PDCO is a stock that is particularly interesting to a chartist as the stock has recently shown a breakaway gap as well as a runaway gap with no fundamental news having been released. Such a chart formation is rare and is often indicative of a stock that is ready to go in the opposite direction strongly. In addition, there have been over 267,000 shares sold over the past 6 weeks by insiders and no purchases, other than acquisitions or options exercises at much lower prices. Such chart action, in conjunction with the insider selling, seems to be a strong sign that the stock is heading lower.
Back in November of last year, probably due to some negative fundamentals news, PDCO took a big fall from the $38 level down to the $28, in a matter of just a few days. The drop created a large gap area between 36.92 and 33.20 that looked imposing. Nonetheless, over the next 3 months the stock rallied and was able to close the gap but on February 28 much of the insider sales came in and a drop down to the 33.61 level was seen. The stock once again re-started the up-trend that saw it reach 37.78, 8 trading days ago.

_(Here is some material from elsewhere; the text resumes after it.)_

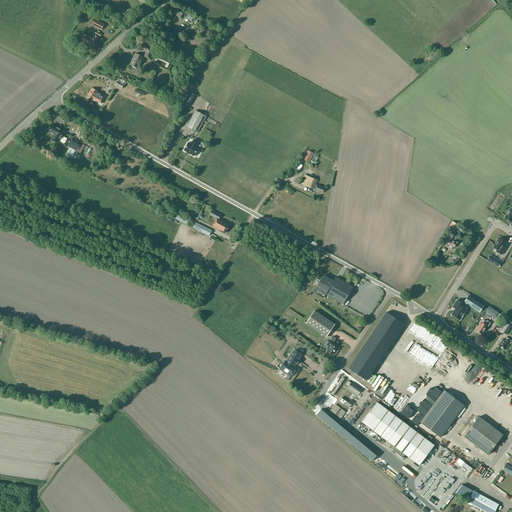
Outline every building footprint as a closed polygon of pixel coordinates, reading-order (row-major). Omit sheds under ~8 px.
[(176,9),(173,14),(181,19),(184,13),(176,9)] [(196,17),(189,13),(186,18),(193,22),(196,17)] [(95,19),(92,26),(101,30),(104,24),(95,19)] [(83,36),(81,40),(88,44),(87,45),(89,46),(88,47),(93,49),(94,47),(100,36),(101,34),(96,31),(92,38),(86,35),(85,37),(83,36)] [(148,49),(144,56),(150,59),(154,52),(148,49)] [(140,65),(142,61),(143,62),(144,58),(135,54),(130,65),(139,69),(141,66),(140,65)] [(126,82),(118,79),(115,85),(122,89),(126,82)] [(101,103),(105,96),(97,92),(98,91),(92,88),(87,96),(93,100),(93,99),(101,103)] [(184,102),(194,107),(199,96),(189,91),(184,102)] [(206,116),(195,110),(186,126),(197,132),(206,116)] [(55,127),(51,125),(48,130),(52,132),(51,132),(55,134),(52,140),(57,143),(64,132),(55,126),(55,127)] [(76,150),(78,148),(81,143),(72,138),(69,143),(72,145),(70,147),(76,150)] [(193,140),(190,145),(188,143),(184,150),(194,156),(198,149),(195,147),(198,143),(193,140)] [(307,150),(306,152),(303,159),(309,162),(313,153),(307,150)] [(310,188),(310,187),(322,193),(324,188),(315,185),(317,180),(305,175),(301,184),(310,188)] [(218,219),(221,215),(212,210),(209,215),(216,219),(213,225),(220,228),(220,229),(225,232),(228,225),(223,223),(220,221),(220,220),(218,219)] [(174,214),(172,217),(186,224),(188,220),(185,219),(185,218),(177,215),(174,214)] [(448,228),(453,232),(458,225),(452,221),(448,228)] [(193,228),(209,236),(212,231),(196,223),(193,228)] [(450,233),(444,241),(449,244),(448,246),(448,247),(451,249),(452,248),(453,247),(454,247),(456,243),(454,242),(457,237),(450,233)] [(499,238),(493,248),(497,250),(496,252),(501,255),(505,248),(502,246),(505,242),(499,238)] [(487,260),(498,267),(501,262),(490,255),(487,260)] [(315,289),(325,294),(333,281),(323,275),(315,289)] [(325,294),(343,304),(353,287),(335,277),(333,281),(325,294)] [(464,302),(479,313),(484,306),(468,296),(464,302)] [(452,315),(459,320),(465,311),(461,308),(464,304),(457,300),(452,307),(456,309),(452,315)] [(369,304),(365,314),(369,315),(373,306),(369,304)] [(485,312),(493,317),(497,312),(488,307),(485,312)] [(314,311),(306,323),(326,337),(335,324),(314,311)] [(386,312),(364,344),(348,368),(366,381),(404,325),(386,312)] [(481,322),(476,331),(481,334),(486,327),(487,327),(488,327),(490,323),(490,322),(486,320),(485,320),(485,321),(483,320),(481,322)] [(500,331),(505,335),(511,326),(505,323),(500,331)] [(329,341),(329,340),(323,350),(331,355),(337,346),(332,343),(336,338),(332,336),(329,341)] [(505,350),(510,343),(511,340),(507,337),(505,340),(503,338),(498,346),(505,350)] [(298,361),(297,360),(301,355),(294,350),(286,362),(285,361),(279,369),(282,370),(282,372),(286,375),(288,374),(291,376),(296,368),(293,366),(294,365),(295,365),(298,361)] [(457,370),(468,356),(462,352),(452,365),(457,370)] [(409,377),(413,372),(409,369),(407,371),(406,370),(400,378),(403,381),(407,375),(409,377)] [(331,394),(334,395),(345,379),(342,377),(331,394)] [(349,386),(360,393),(362,389),(351,382),(349,386)] [(444,390),(420,422),(440,437),(464,405),(444,390)] [(339,399),(342,401),(341,402),(349,407),(353,402),(349,400),(348,402),(341,397),(339,399)] [(361,422),(419,465),(434,445),(376,402),(361,422)] [(340,408),(335,404),(330,410),(336,415),(340,408)] [(346,412),(341,409),(336,415),(341,419),(346,412)] [(464,437),(488,455),(503,435),(479,417),(464,437)] [(511,467),(505,463),(501,470),(511,476),(511,475),(511,467)] [(438,479),(430,471),(423,477),(431,485),(438,479)] [(497,506),(498,504),(473,491),(468,502),(485,511),(495,511),(496,511),(497,510),(497,509),(497,508),(497,507),(497,506)]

Upon getting close to the $38 level from which the original drop began, the stock two days later gapped down from 36.92 down to 36.50 and three days later gapped down again from 36.04 down to 34.49 creating the breakaway and runaway gap scenario.

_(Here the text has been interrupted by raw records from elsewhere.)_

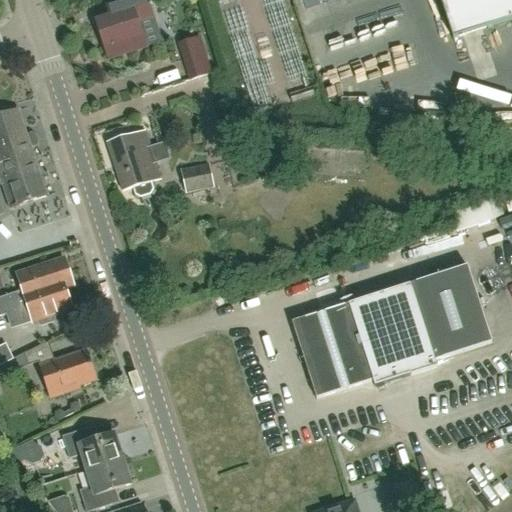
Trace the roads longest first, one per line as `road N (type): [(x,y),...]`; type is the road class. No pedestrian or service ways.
road 1 (tertiary): [(190,511),(70,123)]
road 2 (residential): [(198,85),(70,123)]
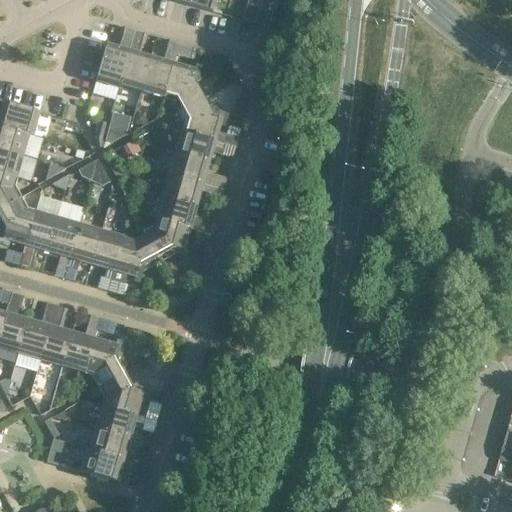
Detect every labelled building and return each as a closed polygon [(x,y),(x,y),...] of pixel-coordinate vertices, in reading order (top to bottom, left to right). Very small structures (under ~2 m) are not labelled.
[(174,0),(174,3),(212,14),(215,0),(174,0)] [(260,3),(254,25),(269,29),(272,19),(276,7),(260,3)] [(134,32),(122,29),(118,40),(124,42),(121,50),(105,45),(95,84),(118,90),(119,86),(118,86),(134,32)] [(145,36),(134,32),(118,86),(119,86),(140,92),(150,58),(134,54),(137,46),(142,47),(145,36)] [(179,45),(166,42),(163,53),(168,55),(165,63),(150,58),(140,92),(163,99),(164,95),(173,65),(175,57),(179,45)] [(175,57),(184,59),(187,47),(179,45),(175,57)] [(195,50),(187,47),(184,59),(191,61),(195,50)] [(188,69),(173,65),(164,95),(176,98),(182,110),(202,99),(194,84),(199,82),(197,78),(200,69),(189,65),(188,69)] [(210,114),(202,99),(182,110),(189,122),(185,133),(215,141),(219,127),(223,128),(227,117),(218,114),(216,111),(210,114)] [(39,114),(1,103),(0,107),(0,127),(28,136),(28,137),(31,138),(39,114)] [(234,110),(231,118),(242,121),(244,113),(234,110)] [(113,114),(105,143),(111,144),(125,136),(130,119),(113,114)] [(137,114),(134,124),(144,127),(145,121),(142,115),(137,114)] [(98,123),(94,135),(96,136),(95,140),(100,150),(101,149),(108,126),(98,123)] [(28,136),(0,127),(0,151),(22,158),(28,137),(28,136)] [(228,128),(226,136),(237,139),(240,130),(228,128)] [(181,132),(175,155),(209,164),(213,149),(221,152),(220,156),(232,160),(235,147),(224,144),(215,141),(185,133),(181,132)] [(235,147),(237,139),(226,136),(224,144),(235,147)] [(134,141),(123,147),(129,158),(140,152),(134,141)] [(22,158),(0,151),(0,176),(12,180),(15,181),(22,158)] [(209,164),(175,155),(168,176),(222,192),(226,181),(214,178),(213,182),(204,180),(209,164)] [(91,181),(97,160),(78,171),(81,179),(91,181)] [(107,179),(97,160),(91,181),(100,184),(107,179)] [(49,166),(45,182),(64,170),(49,166)] [(12,180),(0,176),(0,210),(14,203),(8,192),(12,180)] [(51,186),(64,192),(68,177),(68,176),(51,186)] [(222,192),(168,176),(162,198),(196,208),(200,193),(209,195),(208,200),(219,203),(222,192)] [(196,208),(162,198),(155,221),(159,222),(189,231),(198,233),(209,237),(213,224),(202,221),(200,225),(192,223),(196,208)] [(20,214),(14,203),(0,210),(0,224),(4,232),(3,236),(0,234),(0,244),(8,247),(10,243),(23,247),(32,217),(20,214)] [(33,213),(32,217),(23,247),(21,256),(17,267),(30,271),(34,259),(29,258),(31,250),(47,254),(56,220),(33,213)] [(78,226),(56,220),(47,254),(62,259),(59,267),(54,265),(51,277),(62,280),(78,226)] [(189,231),(159,222),(156,234),(145,240),(156,261),(175,250),(178,251),(177,255),(186,258),(189,246),(185,245),(189,231)] [(100,233),(78,226),(62,280),(74,283),(77,272),(73,270),(75,262),(90,267),(100,233)] [(123,239),(100,233),(90,267),(106,271),(103,279),(98,278),(95,290),(107,293),(110,282),(113,273),(121,243),(123,239)] [(195,241),(207,245),(209,237),(198,233),(195,241)] [(156,261),(145,240),(133,247),(121,243),(113,273),(128,277),(127,281),(138,284),(141,275),(136,274),(137,271),(156,261)] [(204,253),(207,245),(195,241),(193,250),(204,253)] [(5,251),(2,263),(9,265),(13,253),(5,251)] [(21,256),(13,253),(9,265),(17,267),(21,256)] [(115,295),(119,284),(110,282),(107,293),(115,295)] [(127,286),(119,284),(115,295),(124,298),(127,286)] [(11,295),(0,291),(0,304),(7,306),(11,295)] [(22,298),(11,295),(7,306),(5,315),(0,333),(0,350),(17,356),(27,321),(12,317),(14,308),(19,309),(22,298)] [(55,308),(43,304),(40,315),(45,317),(42,326),(27,321),(17,356),(39,362),(55,308)] [(66,311),(55,308),(39,362),(61,368),(71,334),(55,329),(58,321),(62,322),(66,311)] [(98,320),(87,317),(84,328),(89,330),(87,338),(71,334),(61,368),(82,375),(84,371),(92,340),(95,332),(98,320)] [(95,332),(104,334),(107,323),(98,320),(95,332)] [(116,325),(107,323),(104,334),(112,336),(116,325)] [(108,345),(92,340),(84,371),(96,374),(103,386),(123,374),(115,360),(120,358),(118,354),(121,344),(110,340),(108,345)] [(131,388),(123,374),(103,386),(109,397),(106,410),(135,418),(140,402),(144,403),(148,392),(138,389),(136,385),(131,388)] [(2,381),(0,382),(0,389),(4,397),(8,383),(2,381)] [(149,403),(146,412),(158,415),(161,406),(149,403)] [(102,409),(95,429),(130,439),(134,424),(142,426),(141,432),(152,435),(155,424),(144,421),(135,418),(106,410),(102,409)] [(155,424),(158,415),(146,412),(144,421),(155,424)] [(511,429),(509,428),(500,461),(511,464),(511,429)] [(130,439),(95,429),(89,452),(143,467),(146,456),(135,453),(133,457),(125,455),(130,439)] [(52,442),(50,451),(61,454),(64,445),(52,442)] [(85,451),(78,473),(116,484),(121,468),(130,470),(128,475),(140,479),(143,467),(89,452),(85,451)]
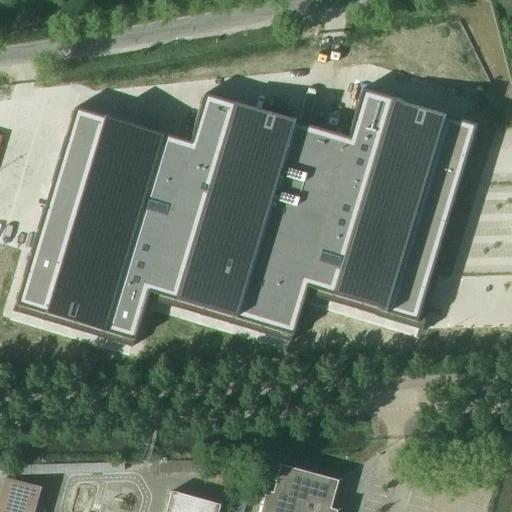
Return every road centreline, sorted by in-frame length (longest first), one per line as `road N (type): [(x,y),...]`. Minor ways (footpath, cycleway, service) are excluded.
road 1 (unclassified): [(0,395),(511,380)]
road 2 (tertiary): [(0,58),(319,0)]
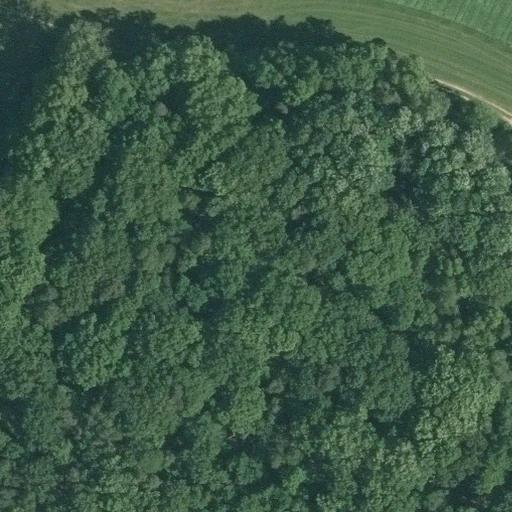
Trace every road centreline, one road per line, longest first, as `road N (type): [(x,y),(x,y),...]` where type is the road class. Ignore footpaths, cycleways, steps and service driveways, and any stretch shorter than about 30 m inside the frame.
road 1 (track): [(511,125),(439,87),(376,69),(288,60),(133,61),(66,42)]
road 2 (track): [(0,208),(66,42)]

The breakaway and runaway gap scenario is a rare occurrence and can be very indicative of continued follow-through in the direction of the gaps for the next few months. In addition, such a formation has very clearly defined parameters, as a closure of the runaway gap will negate the entire formation. One additional reason for thinking the stock is heading lower is an open gap between 33.39 and 33.71 that should be filled as well as the stock having gapped below the 50-day MA on the last gap down.
Resistance should be quite strong at the 50-day MA as well as three previous intra-day highs seen back in mid January. All converge right at 34.79. The low of the runaway gap area should also be strong resistance and that is at 35.39. That price will be the stop loss level as well. Support is decent at 33.50-33.61 (33.68 on a daily closing basis) but if that level is broken, while trying to close the gap down at 33.39, there is no support of any consequence until 31.72 is seen. There is additional support using the weekly chart at 30.95 and then the last support of any consequence is down between 29.91 and 30.16. A break of that level would be quite negative.
It is possible that a rally this week to test the 50-day MA as well as the three intra-day highs at 34.79 will be seen before continuing to the downside.
Sales of PDCO between 34.50 and 34.79 and placing a stop loss at 35.38 and having an objective of 31.72 will offer a 4-1 risk/reward ratio.
My rating on the trade is a 8 (on a scale of 1-10 with the strongest probability rating being 10).